In so many circles, Burroughs seemed to take on this role. In the history of the Beat Generation, he was always more of a kind of professor. While Ginsberg and Kerouac were really only just kids, along with their larger group of writers rebelling against academia in the Columbia circles, Burroughs was ten years older than them; he’d already done a lot.

By the time Patti Smith even landed in New York, writer had been a serious journalist covering police cases, graduated from Harvard, run off to Europe, married a Jewish woman to save her from wartime persecution, cut his little finger off to impress a lover, moved back the US, met the Beat circle, wowed them, aided in the killing of a man and wrote about it, got addicted to morphine—and all of this was before he even published a thing.

All of that was before 1953, when Junkie was published, over a decade before Smith ran off. After that, Burroughs made a name for himself as one of the most controversial yet fascinating and revered men in literature. His cut-up method, crafting narratives from seemingly random pieces with no clear plot or linear structure, made him a sensation. Plucked from his drug-addled brain, it was a complete rebellion against traditional literature, and what better place to rally against the institutions of art than somewhere like the Chelsea Hotel, which was truly a refuge for the left-field players of creativity.

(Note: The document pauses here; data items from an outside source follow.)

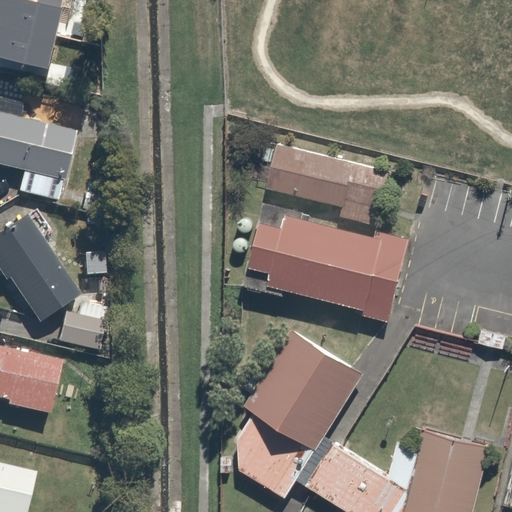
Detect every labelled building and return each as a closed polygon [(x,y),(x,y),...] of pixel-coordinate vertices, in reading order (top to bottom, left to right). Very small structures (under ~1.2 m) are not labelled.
[(69,0),(10,0),(12,32),(71,28),(69,0)] [(24,99),(0,94),(0,167),(24,172),(19,195),(58,203),(63,181),(77,184),(88,134),(19,119),(24,99)] [(387,169),(276,142),(265,187),(343,206),(341,214),(373,222),(387,169)] [(302,211),(265,202),(245,285),(286,294),(288,288),(356,304),(354,313),(392,322),(393,319),(411,238),(366,228),(365,232),(300,217),(302,211)] [(14,279),(41,322),(76,301),(82,297),(31,215),(0,234),(0,272),(7,284),(14,279)] [(106,306),(76,301),(73,316),(64,314),(59,342),(98,349),(106,306)] [(298,327),(249,403),(259,410),(241,437),(244,467),(287,495),(367,371),(298,327)] [(59,365),(0,350),(0,401),(47,413),(59,365)] [(476,511),(494,446),(428,429),(424,445),(401,439),(392,476),(337,441),(310,483),(355,511),(476,511)] [(26,511),(37,470),(0,460),(0,511),(26,511)]
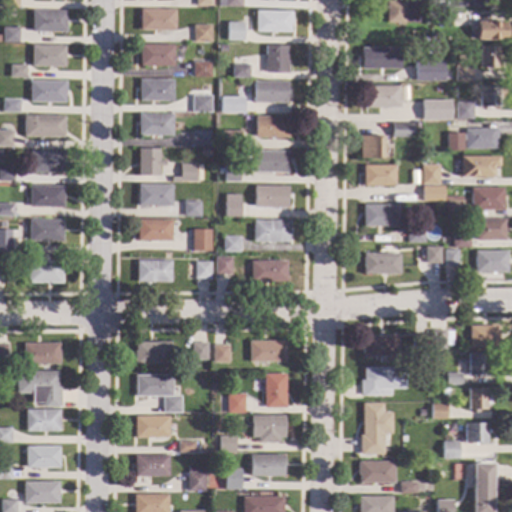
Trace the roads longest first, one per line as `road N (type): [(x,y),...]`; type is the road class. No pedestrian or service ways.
road 1 (residential): [(511,303),(0,315)]
road 2 (residential): [(327,0),(320,511)]
road 3 (residential): [(102,0),(96,511)]
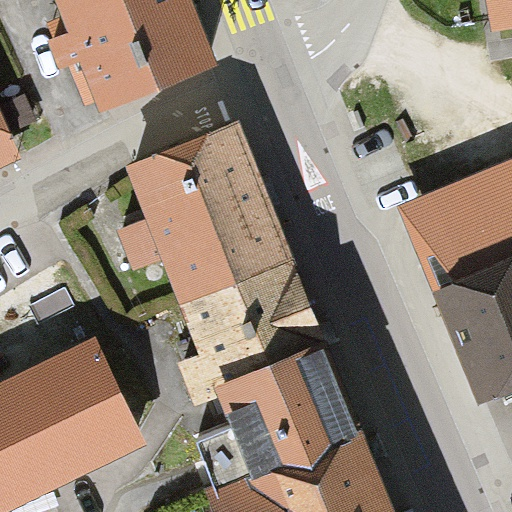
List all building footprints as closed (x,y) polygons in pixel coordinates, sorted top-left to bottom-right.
[(208,58),(186,0),(44,0),(85,105),(208,58)] [(511,0),(489,0),(494,31),(511,27),(511,0)] [(281,266),(221,126),(118,170),(178,309),(281,266)] [(511,200),(414,243),(480,394),(511,379),(511,200)] [(94,337),(0,378),(0,502),(140,441),(94,337)] [(380,511),(310,340),(209,381),(245,470),(207,485),(218,511),(380,511)]
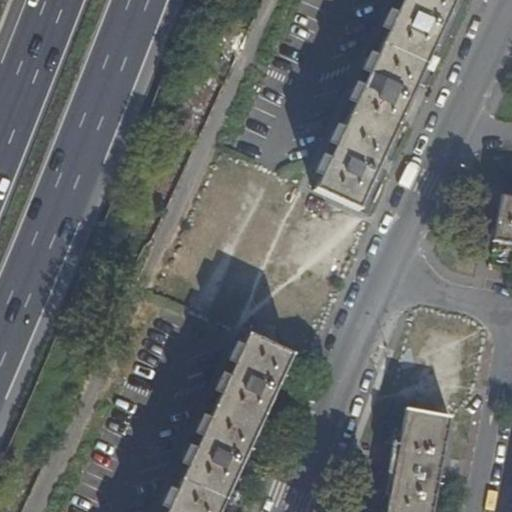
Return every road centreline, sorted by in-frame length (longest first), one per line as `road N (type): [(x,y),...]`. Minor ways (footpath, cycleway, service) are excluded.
road 1 (tertiary): [(511,0),(295,511)]
road 2 (motorway): [(0,310),(127,0)]
road 3 (motorway): [(48,0),(0,122)]
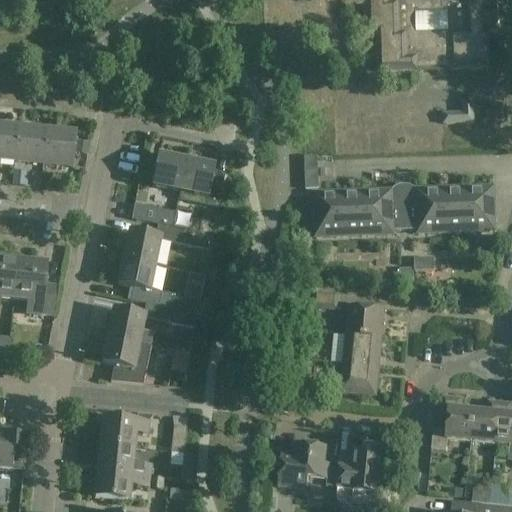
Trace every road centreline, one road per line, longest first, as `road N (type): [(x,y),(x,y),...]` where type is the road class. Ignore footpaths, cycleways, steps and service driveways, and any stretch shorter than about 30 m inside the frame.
road 1 (residential): [(252,150),(107,123),(97,212)]
road 2 (residential): [(97,212),(53,396)]
road 3 (residential): [(281,414),(421,430)]
road 4 (residential): [(53,396),(186,407)]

He first landed there to finish his most famous novel, Naked Lunch, in the late 1950s. But in the 1960s and early ‘70s, when Smith was finally kicking around the city and Burroughs had finally figured out the legal issues that had previously kept him taking laps around the world, the two collided. 

They collided spiritually first. Throughout Just Kids, her memoir about her time at the Chelsea, Smith repeatedly references how she’d go down to the lobby to write, feeling the influence of people like Burroughs in the room. His presence loomed around her and only grew as she began meeting people like Corso and Ginsberg, who spurred her on, encouraging her to not only write more but begin reading.

Patti Smith - 1979
Credit: Far Out / Alamy

Reading would turn into performing, and by the early 1970s, as Smith performed at CBGB regularly, there would always be a seat reserved at the front. “William Burroughs was simultaneously old and young,” she writes of when she knew him as a person, calling him “part sheriff, part gumshoe. All writer”.

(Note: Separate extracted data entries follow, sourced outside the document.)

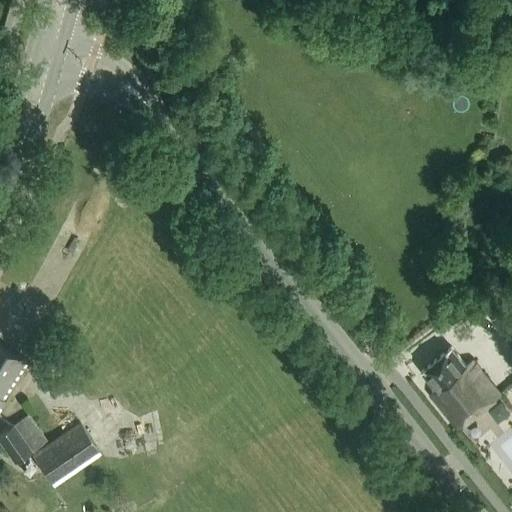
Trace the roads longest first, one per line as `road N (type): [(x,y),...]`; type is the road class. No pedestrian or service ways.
road 1 (tertiary): [(473,511),(155,116)]
road 2 (secondary): [(32,49),(0,188)]
road 3 (secondary): [(0,192),(55,73)]
road 4 (tertiary): [(155,116),(124,71),(65,38)]
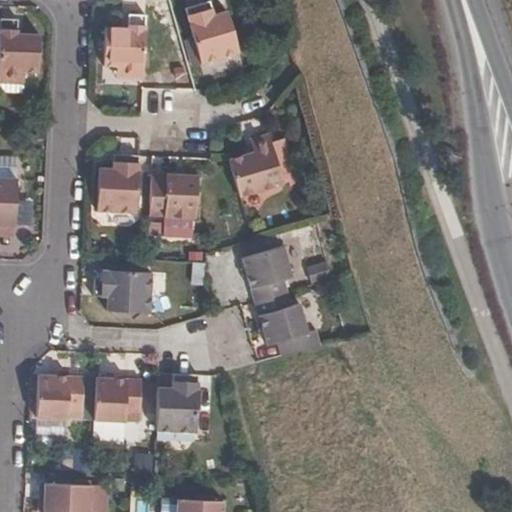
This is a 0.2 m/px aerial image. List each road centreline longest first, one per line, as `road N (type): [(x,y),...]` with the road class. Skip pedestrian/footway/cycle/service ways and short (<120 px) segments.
road 1 (secondary): [(453,0),(511,278)]
road 2 (residential): [(12,336),(228,343)]
road 3 (residential): [(69,119),(193,122),(262,101)]
road 4 (residential): [(4,511),(12,336)]
road 5 (residential): [(50,281),(61,247),(69,119)]
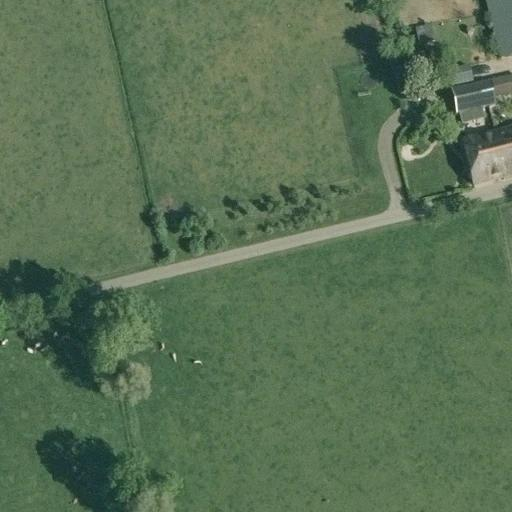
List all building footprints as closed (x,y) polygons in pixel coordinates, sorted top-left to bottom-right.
[(511,0),(483,0),(499,61),(511,57),(511,0)] [(431,28),(415,31),(418,46),(434,43),(431,28)] [(451,89),(471,84),(468,67),(448,71),(451,89)] [(451,91),(456,116),(496,107),(490,81),(451,91)] [(501,163),(505,178),(509,177),(511,176),(511,128),(498,132),(488,134),(496,164),(501,163)] [(475,185),(505,178),(501,163),(496,164),(488,134),(464,140),(475,185)]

After a chance encounter through their then mutual friends, Burroughs became another encouraging professor as Smith wrote, “He camped in the Bunker with his typewriter, his shotgun, and his overcoat. From time to time, he’d slip on his coat, saunter our way, and take up his place at the table we reserved for him at the front of the stage.”

But just like the moments when Ginsberg would buy a broke and starving Smith a meal, or Corso would check in on her when she moved, the beauty of her connection to Burroughs was in the personable tenderness of it. Sure, he was a looming literary figure who undeniably inspired her work, with his symbols from several of his novels cropping up later in her songs and poems. But mostly, he was a mentor in life, too, almost a kind of father figure. “He did not like to see his loved ones suffer. If you were infirm, he would feed you. He’d appear at your door with a fish wrapped in newspaper and fry it up,” she wrote as a tender reflection on his character.

The two are so tethered. Something Smith’s memoir captures so beautifully as she reflects on the various idols that passed through her life and spurred her on is the way that so often happened in the form of simple care. She didn’t need Ginsberg or Corso to teach her how to write; them simply sitting with her or chatting to her was enough to push her forward. Burroughs appearing at her shows was enough of a co-sign from someone she greatly admired to make her feel assured. There is no separation between the artistic and the personal, or between artists and their life and their personal connection; Burroughs knew that.

“Build a good name,” he told Smith as his ultimate piece of advice, and a nugget of wisdom she’s dedicated to passing on, reminding the artist that being nice and undistracted by anything beyond your work, good people and being a good person will reap rewards.